The Wolfsburg-Berlin section was built as a new line and runs largely parallel to the Lehrter Bahn (the old Berlin-Hanover railway) opened in 1871.
[2] Options available were: In 1990 the northern route was chosen; it was the shortest and fastest connection between Berlin and Hanover and was used by the long-distance high-speed trains before World War II.
On 28 June 1990 the transport ministers of the two still separate Germans States, Horst Gibtner and Friedrich Zimmermann signed an agreement to build a high-speed line along the existing Lehrtebahn, following two years of negotiations.
During the building phase, archaeologists carried out approximately 4,000 digs in Brandenburg and made discoveries in 30 places, including finds of some objects that were over 1,500 years old.
[4] East of Rathenow, near Buckow, the line runs by the 6,400 ha (16,000-acre) nature reserve of Havelländisches Luch.
There were extensive discussions until 1995 in relation to measures to protect the birds, including consideration of the building of a 6-kilometre-long (3.7 mi) tunnel for approximately DM one billion.

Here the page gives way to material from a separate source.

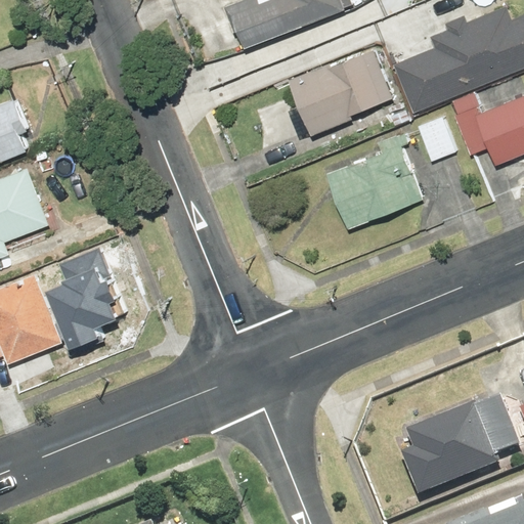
[(227,22),(218,0),(180,0),(177,2),(190,36),(227,22)]
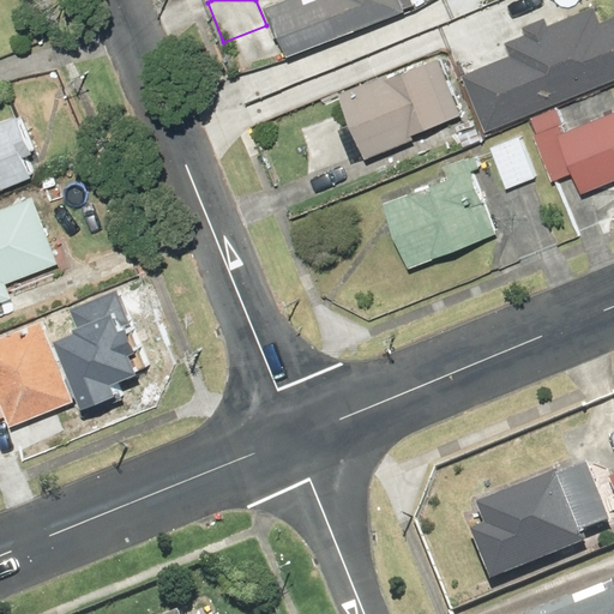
[(286,0),(263,10),(283,60),(414,7),(410,0),(286,0)]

The whole new line was officially opened on 15 September 1998 by the Chancellor Helmut Kohl, DB boss Johannes Ludewig and Berlin Mayor Eberhard Diepgen.
In Berlin Ostbahnhof the opening ICE was officially named the “Claus Graf Stauffenberg”, before it ran to Hanover via Stendal and Wolfsburg as ICE18952.
The drastic travel time reduction on the new line led to rising passenger numbers, as a result of the cancellation of the competing air services between Berlin and Hanover.
With the opening of the high-speed line, the two state capitals of Magdeburg and Potsdam lost their ICE connections.
As a consequence there were violent protests, which led for some time to the reinstatement of occasional ICEs between Berlin and Wolfsburg on the old line.